On Tue, 15 Jan 2008, Matthew S. Hallacy wrote:

> If you need high data availability, don't cheap out with some pseudo 
> software RAID controller.

Now you have my interest.  We just bought a computer with an Asus P5N-E 
SLI mother board and we installed Ubuntu GG on it.  The mobo specs say 
"Support RAID0, 1, 0+1, 5, and JBOD," which seems to imply a hardware 
RAID, but I read this on Wikipedia:

     http://en.wikipedia.org/wiki/RAID

     Inexpensive RAID controllers have become popular that are simply a
     standard disk controller with a BIOS extension implementing RAID in
     software for the early part of the boot process. A special operating
     system driver then takes over the raid functionality when the system
     switches into protected mode.

     Because these controllers often try to give the impression of being
     hardware RAID controllers, they are generally known as Fake
     RAID.[1][2][3][4][5] They do actually implement genuine RAID; the only
     faking is that they do it in software.

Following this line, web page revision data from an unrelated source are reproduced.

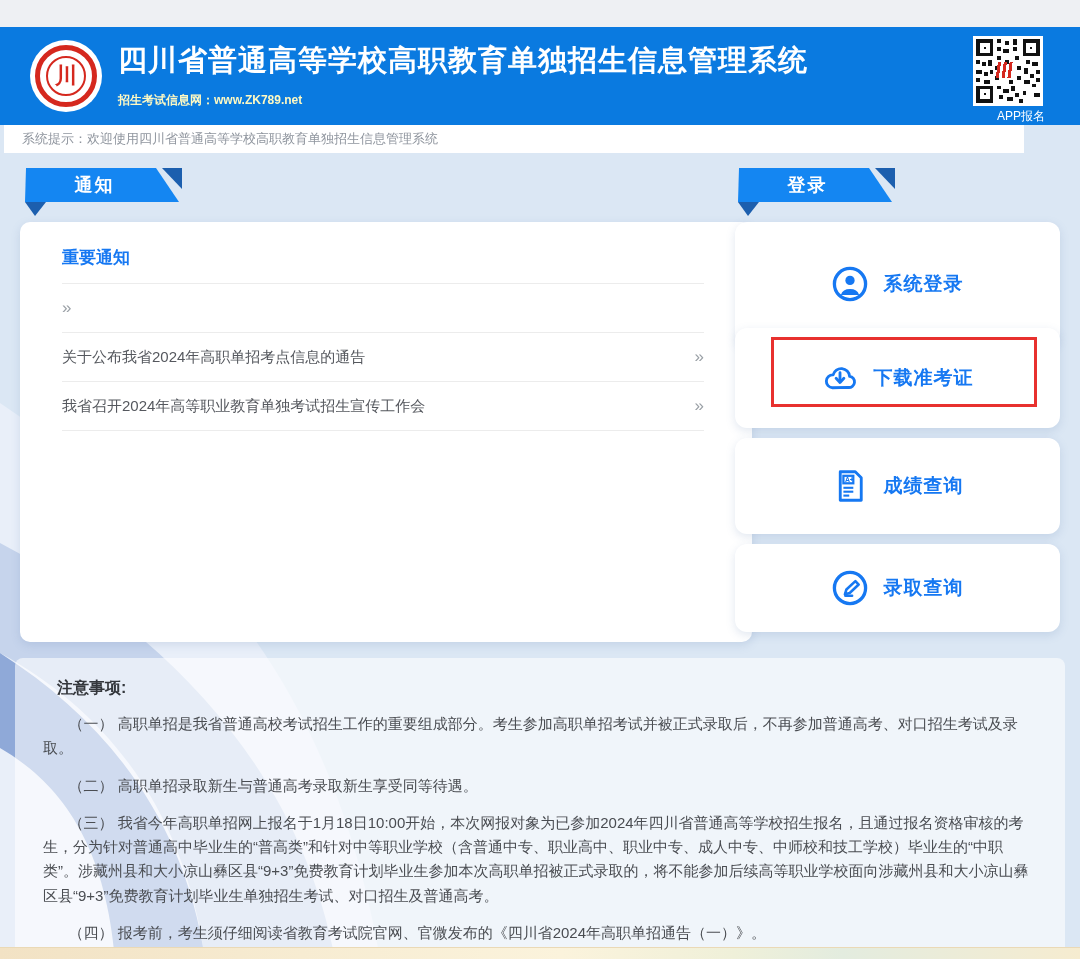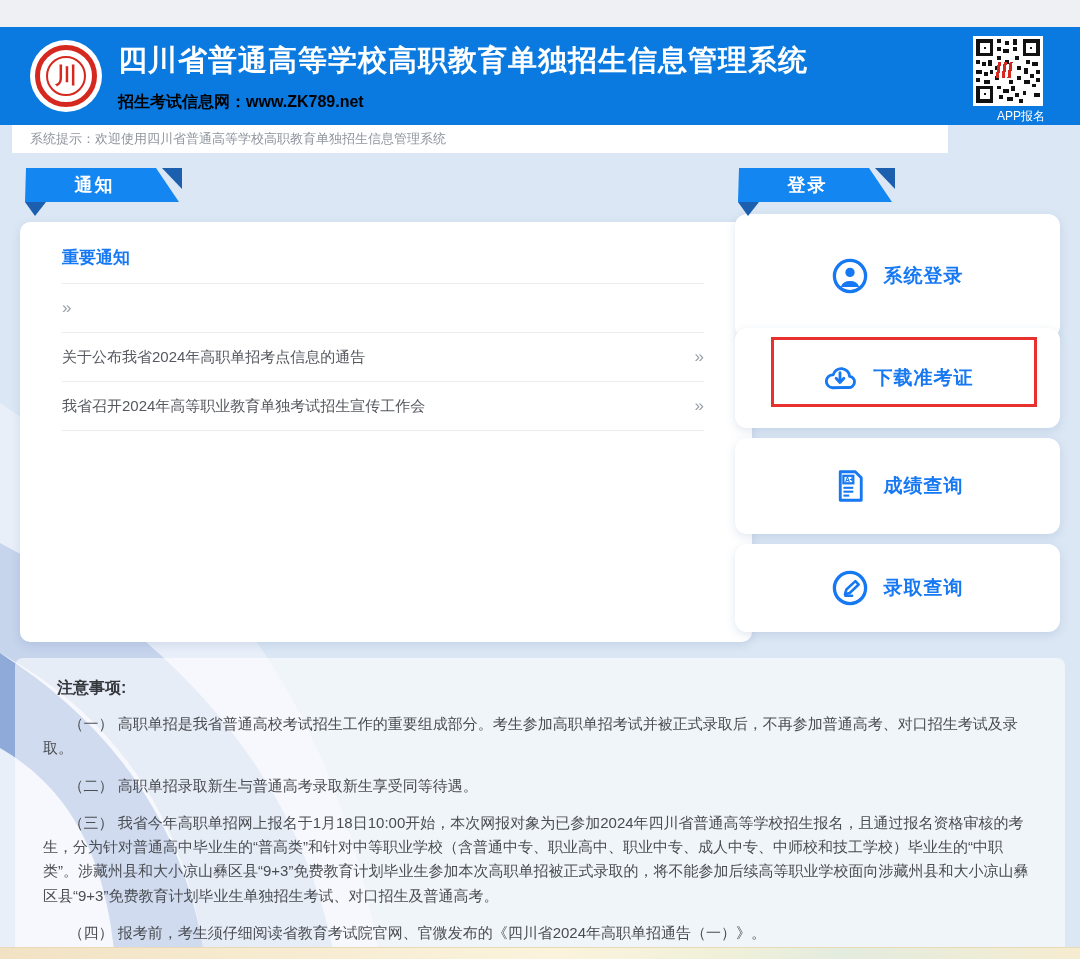--- a/index.html
+++ b/index.html
@@ -21,7 +21,7 @@
     color:#d5281e; font-weight:bold; font-size:22px; }
   .title-block { position:absolute; left:118px; top:14px; }
   .main-title { color:#ffffff; font-size:29px; font-weight:bold; letter-spacing:1px; }
-  .sub-title { color:#000000; font-size:16px; font-weight:bold; margin-top:11px; }
+  .sub-title { color:#fef9c3; font-size:12px; font-weight:bold; margin-top:11px; }
   .qr-block { position:absolute; right:35px; top:9px; width:72px; text-align:right; }
   .qr-box { width:70px; height:70px; background:#ffffff; padding:3px; }
   .qr-label { color:#ffffff; font-size:12px; margin-top:2px; }

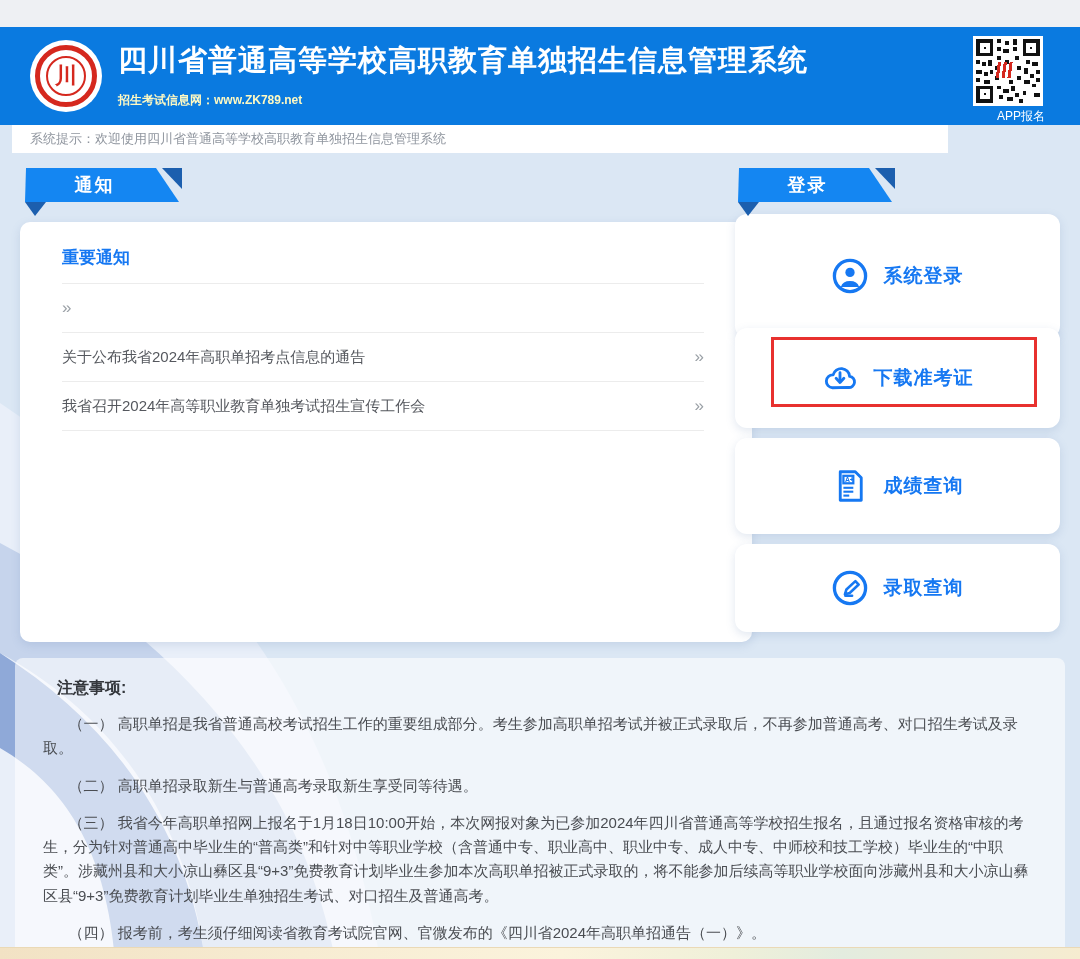--- a/index.html
+++ b/index.html
@@ -27,7 +27,7 @@
   .qr-label { color:#ffffff; font-size:12px; margin-top:2px; }
 
   
-  .prompt-bar { position:absolute; left:12px; top:125px; width:936px; height:28px; background:#ffffff;
+  .prompt-bar { position:absolute; left:4px; top:125px; width:1020px; height:28px; background:#ffffff;
     display:flex; align-items:center; padding-left:18px; font-size:13px; color:#8f959e; z-index:4; }
 
   

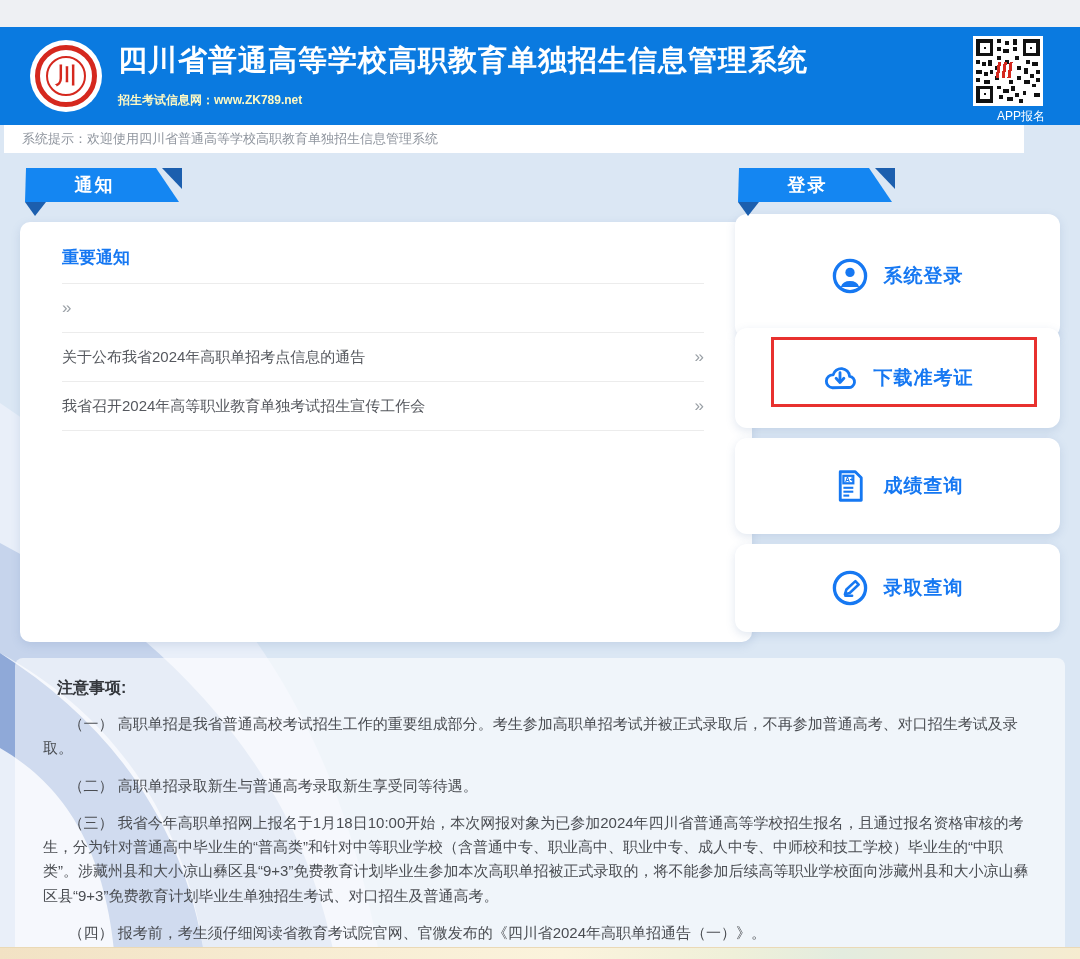--- a/index.html
+++ b/index.html
@@ -55,7 +55,7 @@
   .login-card { position:absolute; left:735px; width:325px; background:#ffffff; border-radius:12px;
     box-shadow:0 3px 10px rgba(90,120,170,.18); z-index:2;
     display:flex; align-items:center; justify-content:center; cursor:pointer; }
-  .lc1 { top:214px; height:124px; }
+  .lc1 { top:222px; height:124px; }
   .lc2 { top:328px; height:100px; }
   .lc3 { top:438px; height:96px; }
   .lc4 { top:544px; height:88px; }

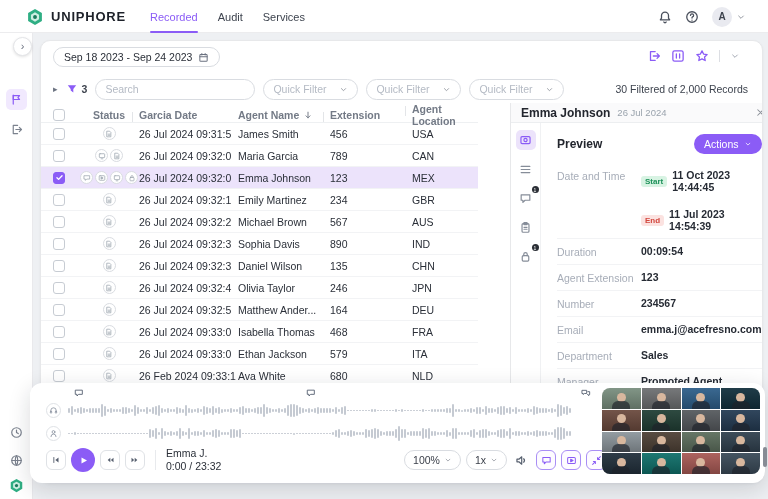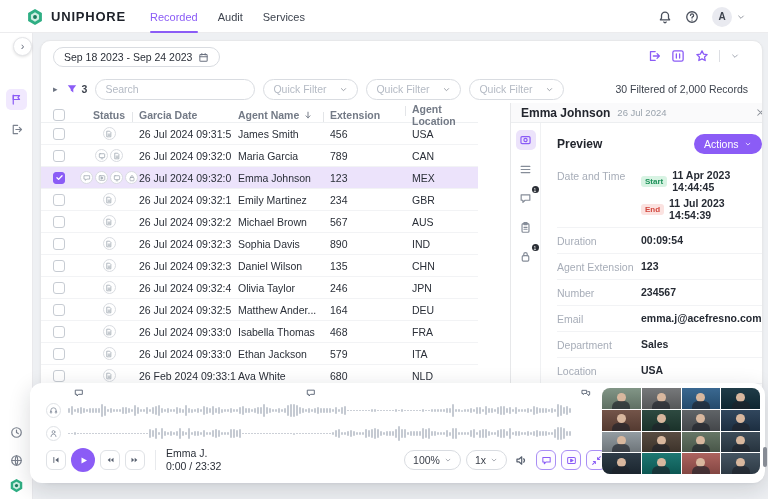--- a/index.html
+++ b/index.html
@@ -96,7 +96,7 @@
   .field{display:flex;padding:6px 0;border-bottom:1px solid #f2f3f5;align-items:flex-start;}
   .flabel{width:84px;flex:none;font-size:10.5px;color:#a7adb8;padding-top:1px;}
   .fval{font-size:10.5px;font-weight:700;color:#262b34;}
-  .dtline{display:flex;align-items:center;gap:5px;margin-bottom:4px;}
+  .dtline{display:flex;align-items:center;gap:5px;margin-bottom:15px;}
   .badge{border-radius:3px;font-size:8px;font-weight:700;padding:1px 4px;}
   .badge.start{background:#d8f3e3;color:#1d9159;}
   .badge.end{background:#fbe2e0;color:#d2473e;}

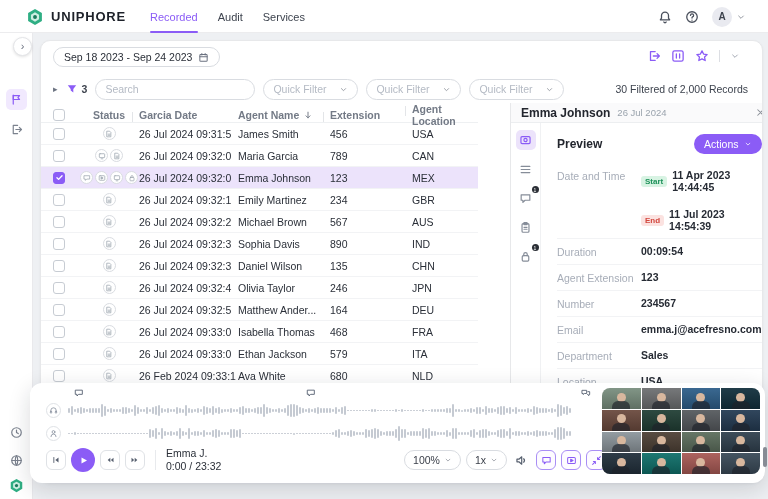--- a/index.html
+++ b/index.html
@@ -635,7 +635,7 @@
       <div class="fval">
         <div class="dtline">
                       <span class="badge start">Start</span>
-                      <span>11 Apr 2023 14:44:45</span>
+                      <span>11 Oct 2023 14:44:45</span>
                     </div>
         <div class="dtline" style="margin-bottom:0">
                       <span class="badge end">End</span>

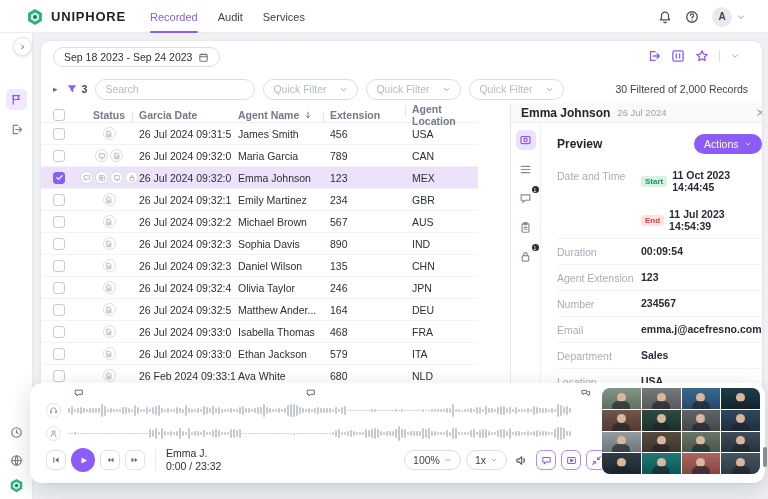--- a/index.html
+++ b/index.html
@@ -662,6 +662,10 @@
                 <div class="field">
     <div class="flabel">Department</div>
     <div class="fval">Sales</div>
+                </div>
+                <div class="field">
+    <div class="flabel">Manager</div>
+    <div class="fval">Promoted Agent</div>
                 </div>
                 <div class="field">
     <div class="flabel">Location</div>

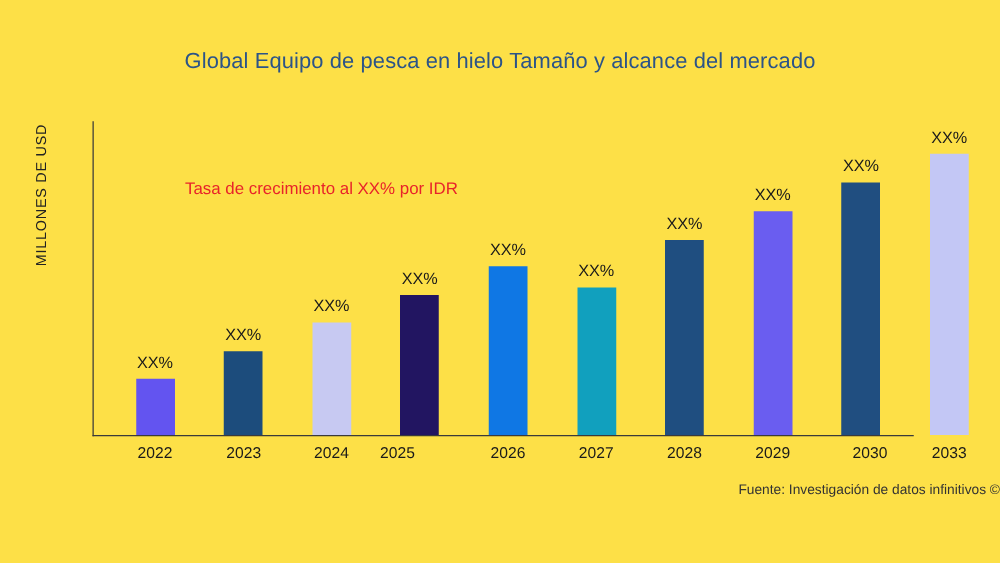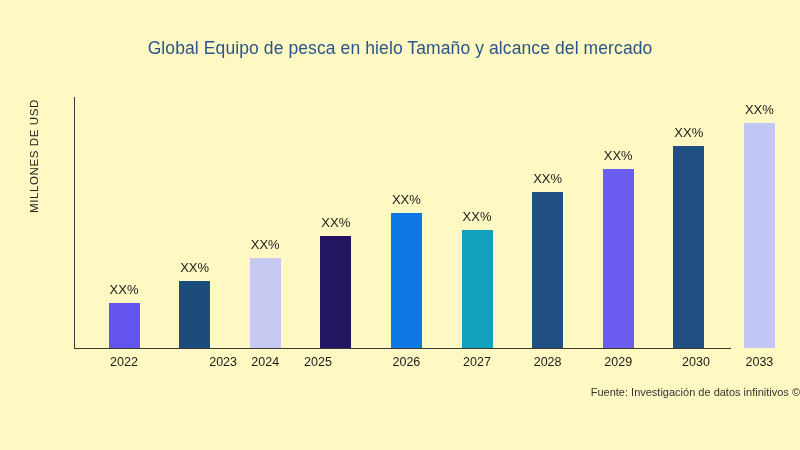--- a/index.html
+++ b/index.html
@@ -17,7 +17,7 @@
     position: relative;
     width: 800px;
     height: 450px;
-    background: #fef9c3;
+    background: #fde047;
   }
   #chart-title {
     position: absolute;

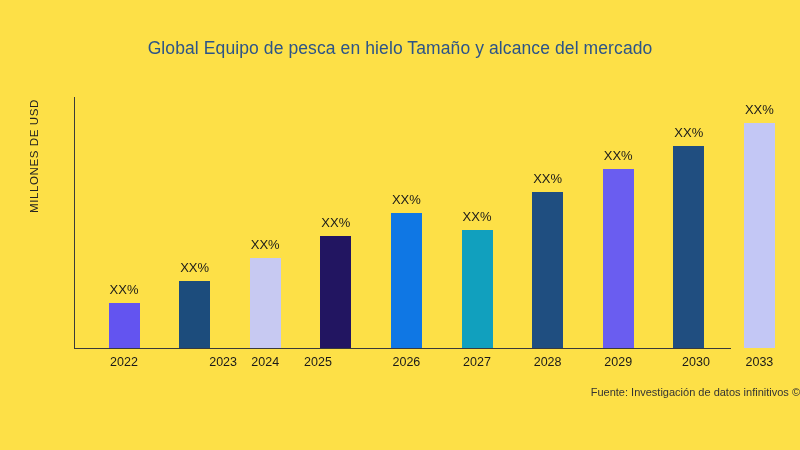--- a/index.html
+++ b/index.html
@@ -129,6 +129,7 @@
     <div id="axis-line-y"></div>
     <div id="axis-line-x"></div>
 
+    <div id="growth-note">Tasa de crecimiento al XX% por IDR</div>
 
     <div id="bars-layer">
         <div class="bar-group" style="left: 108.5px; top: 97px; height: 251px; width: 31px; position: absolute;">

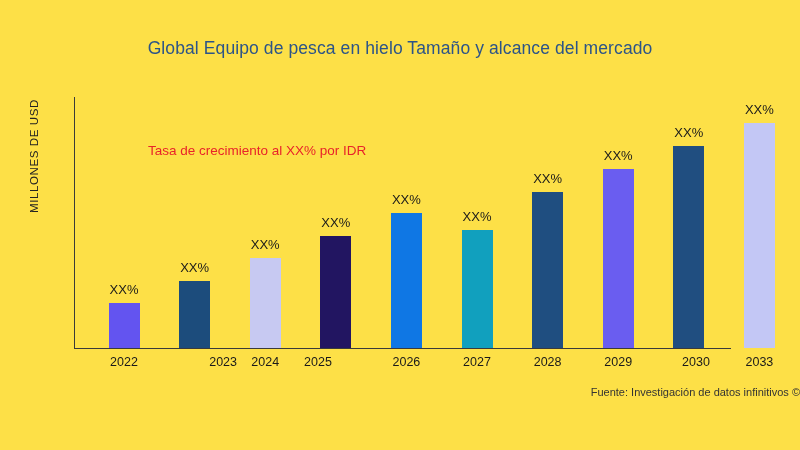--- a/index.html
+++ b/index.html
@@ -175,7 +175,7 @@
       </div>
     <div id="ticks-layer">
         <div class="x-tick-label" style="left: 94px; width: 60px;">2022</div>
-        <div class="x-tick-label" style="left: 177px; width: 60px; text-align: right;">2023</div>
+        <div class="x-tick-label" style="left: 165px; width: 60px;">2023</div>
         <div class="x-tick-label" style="left: 235.2px; width: 60px;">2024</div>
         <div class="x-tick-label" style="left: 288px; width: 60px;">2025</div>
         <div class="x-tick-label" style="left: 376.4px; width: 60px;">2026</div>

(but that is what it used to say two weeks ago and now it is slightly 
different).

So I thought I'd use that "fake RAID" method until I was told that Linux 
software RAID was just as good and that the BIOS RAID was really only for 
Windows:

https://help.ubuntu.com/community/FakeRaidHowto

Then we used these instructions...

http://users.piuha.net/martti/comp/ubuntu/en/raid.html

...and decided to use the softRAID approach.

We got that to work.  I don't know if this is a "pseudo software RAID 
controller" and I don't need to "cheap out" because it isn't my money! 
So should I be buying a hardware RAID controller?  How much will that cost 
me?  What is the benefit of the hardware RAID over softRAID?